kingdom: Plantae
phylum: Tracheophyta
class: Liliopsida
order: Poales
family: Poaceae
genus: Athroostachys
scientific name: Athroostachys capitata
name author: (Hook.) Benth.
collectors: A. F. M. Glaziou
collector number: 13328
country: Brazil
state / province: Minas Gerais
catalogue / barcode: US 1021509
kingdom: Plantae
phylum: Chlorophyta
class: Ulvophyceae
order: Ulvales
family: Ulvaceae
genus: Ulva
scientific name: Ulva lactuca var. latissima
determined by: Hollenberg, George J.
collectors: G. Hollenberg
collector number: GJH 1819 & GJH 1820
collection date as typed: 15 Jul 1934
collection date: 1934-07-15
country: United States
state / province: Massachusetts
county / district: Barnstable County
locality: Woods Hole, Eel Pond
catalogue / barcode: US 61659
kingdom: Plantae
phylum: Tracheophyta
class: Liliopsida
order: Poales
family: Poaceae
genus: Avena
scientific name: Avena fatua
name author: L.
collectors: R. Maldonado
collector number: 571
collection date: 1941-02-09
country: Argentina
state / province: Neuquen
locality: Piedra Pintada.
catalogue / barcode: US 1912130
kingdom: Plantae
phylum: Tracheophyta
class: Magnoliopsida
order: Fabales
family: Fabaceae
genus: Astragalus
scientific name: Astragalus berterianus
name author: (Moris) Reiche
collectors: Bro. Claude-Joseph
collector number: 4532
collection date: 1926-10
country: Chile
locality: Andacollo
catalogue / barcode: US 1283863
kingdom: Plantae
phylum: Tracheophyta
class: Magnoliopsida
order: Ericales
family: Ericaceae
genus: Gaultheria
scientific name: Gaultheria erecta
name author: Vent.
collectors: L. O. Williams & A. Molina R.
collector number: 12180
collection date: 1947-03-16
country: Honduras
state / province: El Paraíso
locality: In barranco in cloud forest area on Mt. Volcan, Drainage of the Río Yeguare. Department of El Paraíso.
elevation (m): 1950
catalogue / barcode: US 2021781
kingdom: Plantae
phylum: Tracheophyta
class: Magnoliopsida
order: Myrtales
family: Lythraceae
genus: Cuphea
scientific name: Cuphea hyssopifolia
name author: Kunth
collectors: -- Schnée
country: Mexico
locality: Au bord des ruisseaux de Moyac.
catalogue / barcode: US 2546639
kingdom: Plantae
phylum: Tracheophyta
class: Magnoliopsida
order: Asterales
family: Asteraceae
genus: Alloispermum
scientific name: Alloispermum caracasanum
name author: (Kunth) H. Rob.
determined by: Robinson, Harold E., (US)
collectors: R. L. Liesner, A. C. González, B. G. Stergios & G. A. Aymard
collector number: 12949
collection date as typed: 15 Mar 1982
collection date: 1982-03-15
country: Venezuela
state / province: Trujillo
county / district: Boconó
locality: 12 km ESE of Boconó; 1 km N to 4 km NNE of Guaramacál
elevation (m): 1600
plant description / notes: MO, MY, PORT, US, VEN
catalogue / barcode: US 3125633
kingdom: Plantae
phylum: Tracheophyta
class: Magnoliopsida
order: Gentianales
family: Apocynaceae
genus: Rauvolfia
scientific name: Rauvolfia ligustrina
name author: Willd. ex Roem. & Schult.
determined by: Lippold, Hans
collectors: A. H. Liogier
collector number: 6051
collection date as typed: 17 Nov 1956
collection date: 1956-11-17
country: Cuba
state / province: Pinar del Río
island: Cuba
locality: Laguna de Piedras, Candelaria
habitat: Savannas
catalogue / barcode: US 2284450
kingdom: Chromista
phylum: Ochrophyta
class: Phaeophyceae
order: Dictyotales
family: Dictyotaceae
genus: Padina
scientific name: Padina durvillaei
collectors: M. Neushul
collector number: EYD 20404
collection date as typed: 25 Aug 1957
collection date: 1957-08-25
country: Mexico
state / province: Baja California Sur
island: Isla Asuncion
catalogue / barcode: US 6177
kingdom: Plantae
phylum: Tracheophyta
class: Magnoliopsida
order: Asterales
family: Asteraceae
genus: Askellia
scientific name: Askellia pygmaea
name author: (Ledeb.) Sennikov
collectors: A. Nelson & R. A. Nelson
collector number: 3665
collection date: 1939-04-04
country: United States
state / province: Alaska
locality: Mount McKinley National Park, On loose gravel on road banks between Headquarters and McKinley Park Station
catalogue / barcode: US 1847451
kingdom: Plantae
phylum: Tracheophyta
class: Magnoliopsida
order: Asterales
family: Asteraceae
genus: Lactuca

= EXERCISE OBJECTIVE =
Copy out every line of the records above without changing anything.

= RESPONSE =
kingdom: Plantae
phylum: Tracheophyta
class: Liliopsida
order: Poales
family: Poaceae
genus: Athroostachys
scientific name: Athroostachys capitata
name author: (Hook.) Benth.
collectors: A. F. M. Glaziou
collector number: 13328
country: Brazil
state / province: Minas Gerais
catalogue / barcode: US 1021509
kingdom: Plantae
phylum: Chlorophyta
class: Ulvophyceae
order: Ulvales
family: Ulvaceae
genus: Ulva
scientific name: Ulva lactuca var. latissima
determined by: Hollenberg, George J.
collectors: G. Hollenberg
collector number: GJH 1819 & GJH 1820
collection date as typed: 15 Jul 1934
collection date: 1934-07-15
country: United States
state / province: Massachusetts
county / district: Barnstable County
locality: Woods Hole, Eel Pond
catalogue / barcode: US 61659
kingdom: Plantae
phylum: Tracheophyta
class: Liliopsida
order: Poales
family: Poaceae
genus: Avena
scientific name: Avena fatua
name author: L.
collectors: R. Maldonado
collector number: 571
collection date: 1941-02-09
country: Argentina
state / province: Neuquen
locality: Piedra Pintada.
catalogue / barcode: US 1912130
kingdom: Plantae
phylum: Tracheophyta
class: Magnoliopsida
order: Fabales
family: Fabaceae
genus: Astragalus
scientific name: Astragalus berterianus
name author: (Moris) Reiche
collectors: Bro. Claude-Joseph
collector number: 4532
collection date: 1926-10
country: Chile
locality: Andacollo
catalogue / barcode: US 1283863
kingdom: Plantae
phylum: Tracheophyta
class: Magnoliopsida
order: Ericales
family: Ericaceae
genus: Gaultheria
scientific name: Gaultheria erecta
name author: Vent.
collectors: L. O. Williams & A. Molina R.
collector number: 12180
collection date: 1947-03-16
country: Honduras
state / province: El Paraíso
locality: In barranco in cloud forest area on Mt. Volcan, Drainage of the Río Yeguare. Department of El Paraíso.
elevation (m): 1950
catalogue / barcode: US 2021781
kingdom: Plantae
phylum: Tracheophyta
class: Magnoliopsida
order: Myrtales
family: Lythraceae
genus: Cuphea
scientific name: Cuphea hyssopifolia
name author: Kunth
collectors: -- Schnée
country: Mexico
locality: Au bord des ruisseaux de Moyac.
catalogue / barcode: US 2546639
kingdom: Plantae
phylum: Tracheophyta
class: Magnoliopsida
order: Asterales
family: Asteraceae
genus: Alloispermum
scientific name: Alloispermum caracasanum
name author: (Kunth) H. Rob.
determined by: Robinson, Harold E., (US)
collectors: R. L. Liesner, A. C. González, B. G. Stergios & G. A. Aymard
collector number: 12949
collection date as typed: 15 Mar 1982
collection date: 1982-03-15
country: Venezuela
state / province: Trujillo
county / district: Boconó
locality: 12 km ESE of Boconó; 1 km N to 4 km NNE of Guaramacál
elevation (m): 1600
plant description / notes: MO, MY, PORT, US, VEN
catalogue / barcode: US 3125633
kingdom: Plantae
phylum: Tracheophyta
class: Magnoliopsida
order: Gentianales
family: Apocynaceae
genus: Rauvolfia
scientific name: Rauvolfia ligustrina
name author: Willd. ex Roem. & Schult.
determined by: Lippold, Hans
collectors: A. H. Liogier
collector number: 6051
collection date as typed: 17 Nov 1956
collection date: 1956-11-17
country: Cuba
state / province: Pinar del Río
island: Cuba
locality: Laguna de Piedras, Candelaria
habitat: Savannas
catalogue / barcode: US 2284450
kingdom: Chromista
phylum: Ochrophyta
class: Phaeophyceae
order: Dictyotales
family: Dictyotaceae
genus: Padina
scientific name: Padina durvillaei
collectors: M. Neushul
collector number: EYD 20404
collection date as typed: 25 Aug 1957
collection date: 1957-08-25
country: Mexico
state / province: Baja California Sur
island: Isla Asuncion
catalogue / barcode: US 6177
kingdom: Plantae
phylum: Tracheophyta
class: Magnoliopsida
order: Asterales
family: Asteraceae
genus: Askellia
scientific name: Askellia pygmaea
name author: (Ledeb.) Sennikov
collectors: A. Nelson & R. A. Nelson
collector number: 3665
collection date: 1939-04-04
country: United States
state / province: Alaska
locality: Mount McKinley National Park, On loose gravel on road banks between Headquarters and McKinley Park Station
catalogue / barcode: US 1847451
kingdom: Plantae
phylum: Tracheophyta
class: Magnoliopsida
order: Asterales
family: Asteraceae
genus: Lactuca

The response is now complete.